[Task inputs — start]
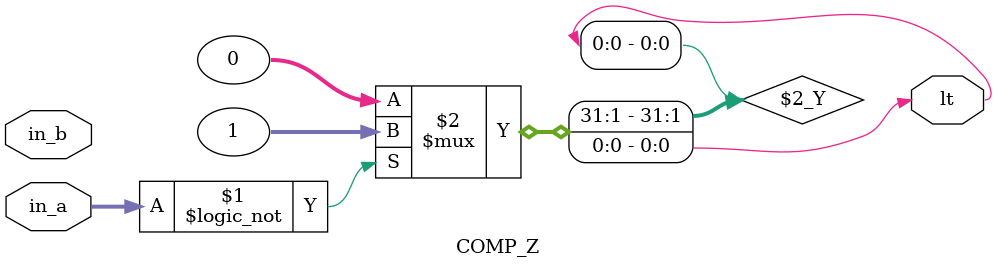
<source format=v>
`timescale 1ns / 1ps

module COMP_Z(
    input [3:0] in_a, in_b,
    output lt
    );

assign lt = (in_a == 0) ? 1 : 0;

endmodule

</source>
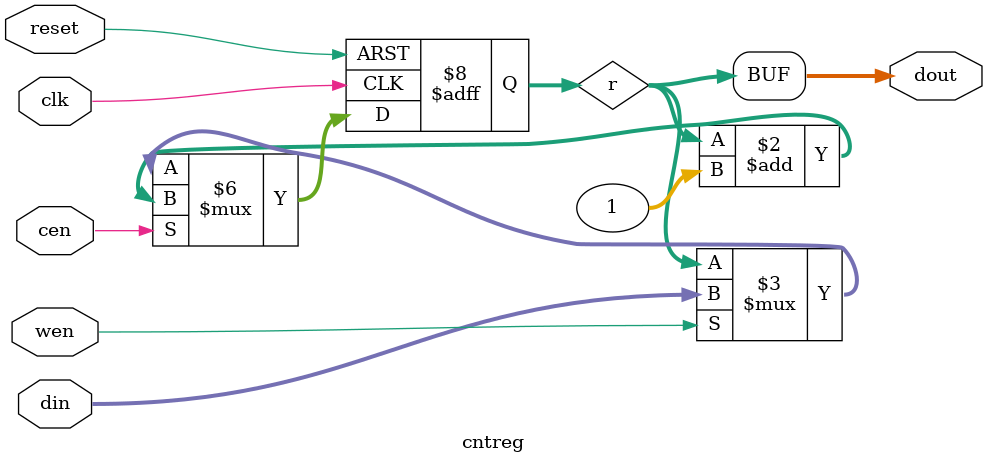
<source format=v>
module cntreg(clk, reset, cen, wen, din, dout);
   parameter WIDTH= 32;
   
   input wire clk;
   input wire reset;
   input wire cen;
   input wire wen;
   input wire [WIDTH-1:0] din;
   output wire [WIDTH-1:0] dout;
   
   reg [WIDTH-1:0] 	   r;
   
   always @(posedge clk, posedge reset)
     begin
	if (reset)
	  r <= 0;
	else
	  begin
	     if (cen)
	       r <= r+1;
	     else if (wen)
	       r <= din;
	  end
     end

   assign dout= r;
   
endmodule // cntreg

</source>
[Task inputs — finish]
## Problem description
Reply with one number, the count of lines in the data that contain "reset".

## Response to this task
4